What you should do: Search the records for the string "linecap", then copy each line that has it.

Records for the exercise:
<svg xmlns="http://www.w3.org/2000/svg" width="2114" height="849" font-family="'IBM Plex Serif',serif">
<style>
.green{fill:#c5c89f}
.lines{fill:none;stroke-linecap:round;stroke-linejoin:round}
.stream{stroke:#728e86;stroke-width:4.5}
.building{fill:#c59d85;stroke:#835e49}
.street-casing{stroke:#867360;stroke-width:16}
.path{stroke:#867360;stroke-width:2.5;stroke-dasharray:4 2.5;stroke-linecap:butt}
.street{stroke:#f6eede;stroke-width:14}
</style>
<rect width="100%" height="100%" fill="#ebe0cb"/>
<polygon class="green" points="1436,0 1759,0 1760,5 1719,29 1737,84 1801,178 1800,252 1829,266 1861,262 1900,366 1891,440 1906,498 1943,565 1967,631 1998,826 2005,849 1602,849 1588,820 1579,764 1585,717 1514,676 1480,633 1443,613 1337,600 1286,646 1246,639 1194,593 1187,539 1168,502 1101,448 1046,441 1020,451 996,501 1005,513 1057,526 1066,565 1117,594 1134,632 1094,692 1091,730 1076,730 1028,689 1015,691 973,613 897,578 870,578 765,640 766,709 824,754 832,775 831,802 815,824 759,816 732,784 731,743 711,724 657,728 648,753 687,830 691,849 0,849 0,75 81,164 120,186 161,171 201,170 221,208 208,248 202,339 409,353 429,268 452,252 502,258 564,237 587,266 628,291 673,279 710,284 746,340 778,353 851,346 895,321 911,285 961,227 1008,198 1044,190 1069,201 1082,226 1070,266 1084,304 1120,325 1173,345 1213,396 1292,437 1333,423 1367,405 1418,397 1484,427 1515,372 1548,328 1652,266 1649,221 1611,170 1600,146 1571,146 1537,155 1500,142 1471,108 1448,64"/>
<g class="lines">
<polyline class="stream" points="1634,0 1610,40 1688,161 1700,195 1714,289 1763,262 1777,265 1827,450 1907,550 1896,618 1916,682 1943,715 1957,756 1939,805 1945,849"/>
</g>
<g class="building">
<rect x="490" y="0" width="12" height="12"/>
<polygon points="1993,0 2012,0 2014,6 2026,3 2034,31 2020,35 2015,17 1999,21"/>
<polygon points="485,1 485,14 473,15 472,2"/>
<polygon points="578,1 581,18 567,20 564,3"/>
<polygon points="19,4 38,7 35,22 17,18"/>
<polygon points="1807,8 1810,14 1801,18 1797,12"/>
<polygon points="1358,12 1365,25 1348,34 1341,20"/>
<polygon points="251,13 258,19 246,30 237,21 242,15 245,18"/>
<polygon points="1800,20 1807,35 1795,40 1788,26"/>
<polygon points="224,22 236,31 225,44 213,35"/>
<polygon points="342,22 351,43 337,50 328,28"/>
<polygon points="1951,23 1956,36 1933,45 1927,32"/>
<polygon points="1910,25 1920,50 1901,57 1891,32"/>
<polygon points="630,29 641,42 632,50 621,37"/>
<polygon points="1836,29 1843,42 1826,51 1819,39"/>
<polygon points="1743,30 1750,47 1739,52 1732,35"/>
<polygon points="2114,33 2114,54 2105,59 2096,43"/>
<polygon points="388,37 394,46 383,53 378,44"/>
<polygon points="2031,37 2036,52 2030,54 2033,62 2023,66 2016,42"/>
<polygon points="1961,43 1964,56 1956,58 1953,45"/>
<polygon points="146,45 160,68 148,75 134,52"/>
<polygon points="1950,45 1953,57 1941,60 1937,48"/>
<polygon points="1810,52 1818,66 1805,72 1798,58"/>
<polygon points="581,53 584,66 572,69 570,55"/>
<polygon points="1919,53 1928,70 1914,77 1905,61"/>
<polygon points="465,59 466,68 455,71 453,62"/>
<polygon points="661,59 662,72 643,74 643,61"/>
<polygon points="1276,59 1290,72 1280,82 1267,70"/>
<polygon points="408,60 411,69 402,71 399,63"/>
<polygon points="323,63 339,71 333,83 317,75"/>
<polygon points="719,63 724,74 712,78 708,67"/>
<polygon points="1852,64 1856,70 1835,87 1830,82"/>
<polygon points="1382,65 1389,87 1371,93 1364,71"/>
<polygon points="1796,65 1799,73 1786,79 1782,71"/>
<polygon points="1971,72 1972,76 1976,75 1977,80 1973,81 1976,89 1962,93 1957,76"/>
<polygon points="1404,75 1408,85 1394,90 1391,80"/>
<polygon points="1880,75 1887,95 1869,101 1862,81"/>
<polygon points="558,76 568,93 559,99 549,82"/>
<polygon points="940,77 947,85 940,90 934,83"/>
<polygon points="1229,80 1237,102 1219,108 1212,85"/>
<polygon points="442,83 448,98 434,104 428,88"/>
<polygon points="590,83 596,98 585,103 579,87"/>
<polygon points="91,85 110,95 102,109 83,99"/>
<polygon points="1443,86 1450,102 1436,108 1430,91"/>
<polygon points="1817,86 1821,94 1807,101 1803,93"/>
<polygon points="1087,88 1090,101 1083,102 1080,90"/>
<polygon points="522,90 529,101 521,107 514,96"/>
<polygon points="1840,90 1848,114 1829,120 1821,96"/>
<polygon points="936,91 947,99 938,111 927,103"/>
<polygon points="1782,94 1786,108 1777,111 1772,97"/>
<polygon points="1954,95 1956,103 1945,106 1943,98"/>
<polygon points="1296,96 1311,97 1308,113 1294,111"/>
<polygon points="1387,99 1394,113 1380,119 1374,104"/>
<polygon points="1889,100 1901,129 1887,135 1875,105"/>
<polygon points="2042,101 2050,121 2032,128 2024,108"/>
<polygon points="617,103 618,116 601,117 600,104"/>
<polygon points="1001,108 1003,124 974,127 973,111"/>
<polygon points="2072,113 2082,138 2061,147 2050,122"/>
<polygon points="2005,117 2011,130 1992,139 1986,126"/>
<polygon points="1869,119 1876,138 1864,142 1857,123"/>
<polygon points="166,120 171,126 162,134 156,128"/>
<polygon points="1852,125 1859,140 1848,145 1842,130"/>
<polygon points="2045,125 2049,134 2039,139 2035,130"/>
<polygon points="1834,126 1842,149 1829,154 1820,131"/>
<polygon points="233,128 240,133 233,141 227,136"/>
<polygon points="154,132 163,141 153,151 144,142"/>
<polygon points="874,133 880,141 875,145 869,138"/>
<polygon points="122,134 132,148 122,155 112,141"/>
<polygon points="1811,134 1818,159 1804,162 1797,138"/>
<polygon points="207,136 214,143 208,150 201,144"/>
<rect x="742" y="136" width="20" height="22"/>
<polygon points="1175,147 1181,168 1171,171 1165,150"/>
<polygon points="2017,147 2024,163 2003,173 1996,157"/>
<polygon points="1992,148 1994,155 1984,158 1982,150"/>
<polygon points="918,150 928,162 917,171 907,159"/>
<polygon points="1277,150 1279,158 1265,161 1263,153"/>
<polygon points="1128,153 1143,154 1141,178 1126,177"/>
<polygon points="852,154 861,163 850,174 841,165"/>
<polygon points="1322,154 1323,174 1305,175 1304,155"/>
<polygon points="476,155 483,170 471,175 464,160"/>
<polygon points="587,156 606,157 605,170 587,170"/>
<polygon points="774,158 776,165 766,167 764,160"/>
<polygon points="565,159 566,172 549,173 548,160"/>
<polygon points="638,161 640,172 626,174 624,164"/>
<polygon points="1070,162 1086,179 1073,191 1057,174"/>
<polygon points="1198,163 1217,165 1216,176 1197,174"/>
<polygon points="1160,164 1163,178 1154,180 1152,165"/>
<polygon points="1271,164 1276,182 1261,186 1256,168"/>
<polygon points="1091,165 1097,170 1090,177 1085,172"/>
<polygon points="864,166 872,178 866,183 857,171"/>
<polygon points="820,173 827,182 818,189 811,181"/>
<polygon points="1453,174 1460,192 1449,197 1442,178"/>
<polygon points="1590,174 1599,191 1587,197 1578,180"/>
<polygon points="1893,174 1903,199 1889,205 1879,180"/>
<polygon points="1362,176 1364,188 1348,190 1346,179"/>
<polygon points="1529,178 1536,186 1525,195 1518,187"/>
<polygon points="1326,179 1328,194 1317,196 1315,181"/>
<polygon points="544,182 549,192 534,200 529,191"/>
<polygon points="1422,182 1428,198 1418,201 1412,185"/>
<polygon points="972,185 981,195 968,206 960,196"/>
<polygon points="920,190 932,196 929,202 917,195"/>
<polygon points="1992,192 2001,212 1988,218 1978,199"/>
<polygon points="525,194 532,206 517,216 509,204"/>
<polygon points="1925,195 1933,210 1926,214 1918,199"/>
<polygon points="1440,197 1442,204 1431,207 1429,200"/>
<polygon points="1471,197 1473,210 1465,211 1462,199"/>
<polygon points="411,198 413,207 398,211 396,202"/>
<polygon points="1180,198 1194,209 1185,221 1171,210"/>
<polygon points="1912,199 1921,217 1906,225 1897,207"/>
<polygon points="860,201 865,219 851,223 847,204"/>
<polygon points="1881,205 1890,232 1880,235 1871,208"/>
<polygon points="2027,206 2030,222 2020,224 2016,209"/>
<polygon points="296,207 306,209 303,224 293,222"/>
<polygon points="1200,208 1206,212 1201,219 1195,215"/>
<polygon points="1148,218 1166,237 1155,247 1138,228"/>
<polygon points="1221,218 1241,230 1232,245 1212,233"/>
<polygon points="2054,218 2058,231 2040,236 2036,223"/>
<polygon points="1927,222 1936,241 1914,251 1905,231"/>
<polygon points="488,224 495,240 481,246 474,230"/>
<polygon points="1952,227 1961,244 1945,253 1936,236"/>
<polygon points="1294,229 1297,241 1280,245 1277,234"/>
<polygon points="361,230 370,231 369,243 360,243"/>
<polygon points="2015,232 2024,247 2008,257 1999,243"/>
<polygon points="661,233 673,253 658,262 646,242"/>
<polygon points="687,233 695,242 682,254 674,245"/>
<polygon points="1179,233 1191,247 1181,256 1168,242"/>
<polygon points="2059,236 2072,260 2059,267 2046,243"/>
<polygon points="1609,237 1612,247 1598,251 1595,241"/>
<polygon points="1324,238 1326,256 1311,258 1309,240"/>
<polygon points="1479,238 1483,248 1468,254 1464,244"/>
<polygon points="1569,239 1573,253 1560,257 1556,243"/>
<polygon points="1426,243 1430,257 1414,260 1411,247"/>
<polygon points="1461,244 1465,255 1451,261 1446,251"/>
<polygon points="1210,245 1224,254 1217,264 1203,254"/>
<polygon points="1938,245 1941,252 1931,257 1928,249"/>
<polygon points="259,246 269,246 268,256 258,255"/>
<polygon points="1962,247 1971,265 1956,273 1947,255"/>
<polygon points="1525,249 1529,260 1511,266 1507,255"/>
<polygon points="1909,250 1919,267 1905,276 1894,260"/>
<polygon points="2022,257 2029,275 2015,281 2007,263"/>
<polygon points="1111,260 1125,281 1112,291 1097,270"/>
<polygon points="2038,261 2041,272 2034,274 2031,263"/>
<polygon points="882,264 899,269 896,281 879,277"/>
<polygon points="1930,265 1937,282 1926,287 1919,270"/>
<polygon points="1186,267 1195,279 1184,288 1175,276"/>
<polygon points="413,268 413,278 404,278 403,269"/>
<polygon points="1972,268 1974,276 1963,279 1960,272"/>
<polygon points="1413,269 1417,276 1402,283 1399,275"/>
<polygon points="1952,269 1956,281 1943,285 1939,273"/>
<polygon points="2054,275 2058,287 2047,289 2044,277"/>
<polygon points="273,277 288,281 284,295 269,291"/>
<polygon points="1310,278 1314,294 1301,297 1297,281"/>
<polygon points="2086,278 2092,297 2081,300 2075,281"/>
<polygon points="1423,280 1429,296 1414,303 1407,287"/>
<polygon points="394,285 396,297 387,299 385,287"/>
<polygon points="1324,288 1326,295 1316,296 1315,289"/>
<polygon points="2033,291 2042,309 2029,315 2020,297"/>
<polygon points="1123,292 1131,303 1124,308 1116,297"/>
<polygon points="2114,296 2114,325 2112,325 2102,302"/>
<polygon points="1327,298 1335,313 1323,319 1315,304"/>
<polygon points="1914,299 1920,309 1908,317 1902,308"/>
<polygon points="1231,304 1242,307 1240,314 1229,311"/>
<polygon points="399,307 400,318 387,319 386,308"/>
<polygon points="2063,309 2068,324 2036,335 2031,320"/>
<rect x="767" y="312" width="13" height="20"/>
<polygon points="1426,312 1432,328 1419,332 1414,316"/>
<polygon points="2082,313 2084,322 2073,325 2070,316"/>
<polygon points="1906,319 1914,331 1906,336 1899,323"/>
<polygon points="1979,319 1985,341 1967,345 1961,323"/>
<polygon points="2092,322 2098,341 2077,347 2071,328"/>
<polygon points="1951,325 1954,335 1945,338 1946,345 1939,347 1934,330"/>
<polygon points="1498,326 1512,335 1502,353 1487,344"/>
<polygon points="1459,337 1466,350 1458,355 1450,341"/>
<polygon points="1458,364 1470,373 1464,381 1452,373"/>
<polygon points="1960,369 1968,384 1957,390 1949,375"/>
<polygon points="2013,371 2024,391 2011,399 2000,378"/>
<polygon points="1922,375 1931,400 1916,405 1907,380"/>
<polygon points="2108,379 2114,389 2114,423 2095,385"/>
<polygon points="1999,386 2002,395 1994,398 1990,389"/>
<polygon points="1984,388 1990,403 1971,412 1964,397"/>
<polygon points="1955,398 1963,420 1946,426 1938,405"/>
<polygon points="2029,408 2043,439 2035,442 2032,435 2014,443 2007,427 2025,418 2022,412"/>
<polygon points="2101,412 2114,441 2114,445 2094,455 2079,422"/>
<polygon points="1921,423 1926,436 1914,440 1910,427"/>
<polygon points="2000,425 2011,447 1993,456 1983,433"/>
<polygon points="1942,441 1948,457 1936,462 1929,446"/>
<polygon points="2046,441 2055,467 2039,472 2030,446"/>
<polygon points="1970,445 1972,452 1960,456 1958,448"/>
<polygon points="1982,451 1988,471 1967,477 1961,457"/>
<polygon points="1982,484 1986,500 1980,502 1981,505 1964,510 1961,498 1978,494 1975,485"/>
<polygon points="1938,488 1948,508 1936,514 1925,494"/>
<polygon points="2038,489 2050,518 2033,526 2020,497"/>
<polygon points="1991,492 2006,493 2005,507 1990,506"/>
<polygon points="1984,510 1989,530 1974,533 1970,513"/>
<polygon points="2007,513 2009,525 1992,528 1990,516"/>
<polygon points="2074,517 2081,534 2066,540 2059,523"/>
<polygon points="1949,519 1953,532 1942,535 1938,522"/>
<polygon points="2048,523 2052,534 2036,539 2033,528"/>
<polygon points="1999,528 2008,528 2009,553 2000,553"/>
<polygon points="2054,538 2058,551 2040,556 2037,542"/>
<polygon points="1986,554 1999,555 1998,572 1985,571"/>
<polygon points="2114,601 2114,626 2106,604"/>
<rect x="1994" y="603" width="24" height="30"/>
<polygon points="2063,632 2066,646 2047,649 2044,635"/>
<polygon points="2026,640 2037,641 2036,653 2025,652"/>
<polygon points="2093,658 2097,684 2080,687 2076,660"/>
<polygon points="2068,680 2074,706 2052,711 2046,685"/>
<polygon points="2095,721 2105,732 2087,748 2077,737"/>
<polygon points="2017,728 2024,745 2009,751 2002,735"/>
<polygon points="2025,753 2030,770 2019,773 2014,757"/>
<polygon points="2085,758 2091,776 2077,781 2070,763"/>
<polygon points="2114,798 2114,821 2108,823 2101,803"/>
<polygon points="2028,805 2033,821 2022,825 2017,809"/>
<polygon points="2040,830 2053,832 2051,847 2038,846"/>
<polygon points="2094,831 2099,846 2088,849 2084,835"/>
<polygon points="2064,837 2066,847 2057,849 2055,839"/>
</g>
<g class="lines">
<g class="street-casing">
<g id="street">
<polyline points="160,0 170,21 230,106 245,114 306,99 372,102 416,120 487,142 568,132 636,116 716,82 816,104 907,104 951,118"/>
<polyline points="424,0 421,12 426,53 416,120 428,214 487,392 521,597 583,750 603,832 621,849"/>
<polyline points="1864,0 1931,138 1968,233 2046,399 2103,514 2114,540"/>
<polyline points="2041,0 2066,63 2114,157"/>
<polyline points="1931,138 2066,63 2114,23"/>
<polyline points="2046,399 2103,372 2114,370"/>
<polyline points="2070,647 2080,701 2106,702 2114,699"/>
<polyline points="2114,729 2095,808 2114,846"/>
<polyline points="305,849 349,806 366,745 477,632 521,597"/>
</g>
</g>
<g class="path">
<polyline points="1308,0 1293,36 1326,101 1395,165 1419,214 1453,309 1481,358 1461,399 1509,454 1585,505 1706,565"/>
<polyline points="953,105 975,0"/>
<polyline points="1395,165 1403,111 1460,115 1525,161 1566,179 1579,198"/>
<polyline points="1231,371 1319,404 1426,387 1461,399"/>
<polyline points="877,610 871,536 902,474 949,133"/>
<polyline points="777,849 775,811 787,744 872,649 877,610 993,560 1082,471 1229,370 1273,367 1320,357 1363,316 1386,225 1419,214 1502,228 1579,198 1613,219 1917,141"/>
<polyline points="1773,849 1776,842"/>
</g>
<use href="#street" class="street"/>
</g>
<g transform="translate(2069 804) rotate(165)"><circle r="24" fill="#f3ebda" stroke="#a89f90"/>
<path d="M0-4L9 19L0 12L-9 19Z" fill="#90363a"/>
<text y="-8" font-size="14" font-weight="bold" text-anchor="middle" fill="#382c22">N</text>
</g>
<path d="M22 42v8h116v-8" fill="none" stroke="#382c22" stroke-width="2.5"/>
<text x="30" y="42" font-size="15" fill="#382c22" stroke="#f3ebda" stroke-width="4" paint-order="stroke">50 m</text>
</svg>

Written answer:
.lines{fill:none;stroke-linecap:round;stroke-linejoin:round}
.path{stroke:#867360;stroke-width:2.5;stroke-dasharray:4 2.5;stroke-linecap:butt}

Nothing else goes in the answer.